In its Oct. 30, 2014 decision in Royes v. The Queen, 2014 CMAC 10, the Court Martial Appeal Court of Canada carved out an issue relating to the constitutionality of para. 130(1)(a) of the National Defence Act. The court decided other issues in the case, but on the constitutional question Trudel, J. wrote:
d. Fourth, the appellant submits that paragraph 130(1)(a) of the NDA is unconstitutional. He argues that our Court’s recent decision in Moriarity v. Canada, 2014 CMAC 1, 455 N.R. 59, leave to appeal to S.C.C. granted, 35755 (July 24, 2014), which limited the scope of the provision to offences with a military nexus, was incorrect and should be overruled.

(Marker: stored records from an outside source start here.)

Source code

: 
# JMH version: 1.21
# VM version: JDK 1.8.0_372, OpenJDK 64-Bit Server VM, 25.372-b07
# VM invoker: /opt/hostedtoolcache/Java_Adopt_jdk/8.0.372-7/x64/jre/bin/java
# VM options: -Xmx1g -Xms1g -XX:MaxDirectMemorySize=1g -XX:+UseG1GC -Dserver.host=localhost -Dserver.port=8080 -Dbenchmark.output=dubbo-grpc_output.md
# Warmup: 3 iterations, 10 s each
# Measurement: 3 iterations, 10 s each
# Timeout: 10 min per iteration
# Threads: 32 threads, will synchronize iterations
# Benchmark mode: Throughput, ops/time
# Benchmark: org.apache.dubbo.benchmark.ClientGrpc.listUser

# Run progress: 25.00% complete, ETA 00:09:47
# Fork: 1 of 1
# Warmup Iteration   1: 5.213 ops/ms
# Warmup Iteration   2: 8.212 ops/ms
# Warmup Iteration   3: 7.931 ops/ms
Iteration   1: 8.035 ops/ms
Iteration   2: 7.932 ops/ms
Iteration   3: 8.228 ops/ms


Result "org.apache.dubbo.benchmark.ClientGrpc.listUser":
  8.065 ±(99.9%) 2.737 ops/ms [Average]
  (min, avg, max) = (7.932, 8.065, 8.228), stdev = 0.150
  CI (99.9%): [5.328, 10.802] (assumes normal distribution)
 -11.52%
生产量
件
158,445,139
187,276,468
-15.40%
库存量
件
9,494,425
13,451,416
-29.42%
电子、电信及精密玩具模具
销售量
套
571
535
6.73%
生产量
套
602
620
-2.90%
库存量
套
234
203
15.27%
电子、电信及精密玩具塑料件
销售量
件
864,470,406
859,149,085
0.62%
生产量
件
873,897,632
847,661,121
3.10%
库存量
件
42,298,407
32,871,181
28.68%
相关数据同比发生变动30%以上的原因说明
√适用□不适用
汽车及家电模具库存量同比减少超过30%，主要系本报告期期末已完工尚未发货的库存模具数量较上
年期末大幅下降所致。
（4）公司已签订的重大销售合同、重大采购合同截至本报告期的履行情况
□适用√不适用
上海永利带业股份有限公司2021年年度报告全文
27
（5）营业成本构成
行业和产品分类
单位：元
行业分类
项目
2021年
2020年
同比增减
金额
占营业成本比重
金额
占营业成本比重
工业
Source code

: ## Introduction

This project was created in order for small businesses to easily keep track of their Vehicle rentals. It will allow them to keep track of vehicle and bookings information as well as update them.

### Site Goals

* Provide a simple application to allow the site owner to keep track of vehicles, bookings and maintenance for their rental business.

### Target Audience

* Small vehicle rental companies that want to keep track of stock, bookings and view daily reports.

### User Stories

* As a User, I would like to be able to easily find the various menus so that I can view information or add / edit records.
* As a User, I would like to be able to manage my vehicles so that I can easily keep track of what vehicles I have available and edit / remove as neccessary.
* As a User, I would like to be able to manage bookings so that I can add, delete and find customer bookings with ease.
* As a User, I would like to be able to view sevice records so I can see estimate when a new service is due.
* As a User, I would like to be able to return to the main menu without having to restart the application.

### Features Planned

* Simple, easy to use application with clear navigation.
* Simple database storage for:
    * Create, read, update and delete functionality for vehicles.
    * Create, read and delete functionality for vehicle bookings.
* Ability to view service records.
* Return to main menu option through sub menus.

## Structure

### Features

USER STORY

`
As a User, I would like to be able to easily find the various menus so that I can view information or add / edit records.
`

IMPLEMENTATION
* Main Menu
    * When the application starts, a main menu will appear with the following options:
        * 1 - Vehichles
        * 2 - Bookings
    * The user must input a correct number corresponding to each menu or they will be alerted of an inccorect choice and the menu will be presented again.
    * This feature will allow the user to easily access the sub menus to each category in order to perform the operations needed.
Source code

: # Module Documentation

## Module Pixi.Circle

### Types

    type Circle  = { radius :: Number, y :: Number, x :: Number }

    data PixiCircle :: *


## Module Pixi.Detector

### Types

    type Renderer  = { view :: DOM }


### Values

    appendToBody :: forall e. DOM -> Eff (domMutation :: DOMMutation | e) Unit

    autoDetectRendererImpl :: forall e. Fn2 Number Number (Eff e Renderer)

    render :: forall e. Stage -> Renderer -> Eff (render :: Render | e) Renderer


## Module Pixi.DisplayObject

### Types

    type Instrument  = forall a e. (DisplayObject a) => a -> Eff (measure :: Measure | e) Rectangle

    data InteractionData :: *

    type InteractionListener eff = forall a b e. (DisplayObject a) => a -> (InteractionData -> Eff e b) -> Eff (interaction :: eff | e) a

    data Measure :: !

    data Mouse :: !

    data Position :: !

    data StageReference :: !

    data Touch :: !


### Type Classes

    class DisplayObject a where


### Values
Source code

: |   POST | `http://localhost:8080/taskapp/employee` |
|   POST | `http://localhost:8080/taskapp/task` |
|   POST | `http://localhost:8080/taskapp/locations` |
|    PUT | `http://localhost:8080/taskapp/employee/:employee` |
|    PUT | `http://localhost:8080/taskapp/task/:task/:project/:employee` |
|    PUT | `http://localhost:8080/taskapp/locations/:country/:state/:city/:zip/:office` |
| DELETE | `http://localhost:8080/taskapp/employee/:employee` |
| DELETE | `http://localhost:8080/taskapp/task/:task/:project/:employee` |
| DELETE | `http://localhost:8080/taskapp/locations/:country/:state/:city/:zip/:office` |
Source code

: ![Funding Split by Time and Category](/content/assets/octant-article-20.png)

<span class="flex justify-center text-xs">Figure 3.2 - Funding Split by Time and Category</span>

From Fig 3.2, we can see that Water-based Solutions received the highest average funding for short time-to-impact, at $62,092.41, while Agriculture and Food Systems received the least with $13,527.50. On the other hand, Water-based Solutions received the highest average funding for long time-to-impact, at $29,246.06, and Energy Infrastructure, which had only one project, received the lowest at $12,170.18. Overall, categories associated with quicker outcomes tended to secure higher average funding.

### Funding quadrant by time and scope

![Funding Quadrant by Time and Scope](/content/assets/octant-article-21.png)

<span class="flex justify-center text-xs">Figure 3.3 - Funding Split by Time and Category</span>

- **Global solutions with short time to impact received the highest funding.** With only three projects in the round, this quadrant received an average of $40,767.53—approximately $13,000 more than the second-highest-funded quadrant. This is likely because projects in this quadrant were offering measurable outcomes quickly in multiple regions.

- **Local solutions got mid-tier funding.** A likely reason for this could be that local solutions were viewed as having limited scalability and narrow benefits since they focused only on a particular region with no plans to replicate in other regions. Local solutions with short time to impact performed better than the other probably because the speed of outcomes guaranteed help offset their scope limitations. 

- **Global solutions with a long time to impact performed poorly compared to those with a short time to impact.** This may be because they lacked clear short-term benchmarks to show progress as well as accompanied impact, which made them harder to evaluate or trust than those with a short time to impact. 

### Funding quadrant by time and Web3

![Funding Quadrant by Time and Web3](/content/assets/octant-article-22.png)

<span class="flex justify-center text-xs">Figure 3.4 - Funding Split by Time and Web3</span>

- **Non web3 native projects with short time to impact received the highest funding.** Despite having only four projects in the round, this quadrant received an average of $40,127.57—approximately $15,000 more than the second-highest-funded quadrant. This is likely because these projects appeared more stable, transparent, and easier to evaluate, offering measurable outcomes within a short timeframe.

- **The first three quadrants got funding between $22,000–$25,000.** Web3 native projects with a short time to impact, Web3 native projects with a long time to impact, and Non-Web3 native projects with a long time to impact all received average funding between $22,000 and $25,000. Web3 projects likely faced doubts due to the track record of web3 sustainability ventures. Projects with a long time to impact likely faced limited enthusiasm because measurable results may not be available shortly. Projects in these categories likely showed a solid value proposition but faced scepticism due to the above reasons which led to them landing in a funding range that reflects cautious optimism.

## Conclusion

[3] At the hearing of this appeal, our Court was informed that the appellant had not served a Notice of Constitutional Question pursuant to rule 11.1 of the Court Martial Appeal Court Rules, S.O.R./86-959 (the Rules). As this is a condition precedent to our Court’s jurisdiction over the constitutional matter and in view of the importance of the question to the appellant who has been sentenced to 36 months of imprisonment, the appeal was adjourned on this issue to January 23, 2015 to allow the appellant to comply with the Rules.So stay tuned: there will be a further CMAC ruling. The court might await the Supreme Court's decision in Moriarity, but given the timing of the two cases (Moriarity will not even be argued until May), could get its oar in before the SCC acts.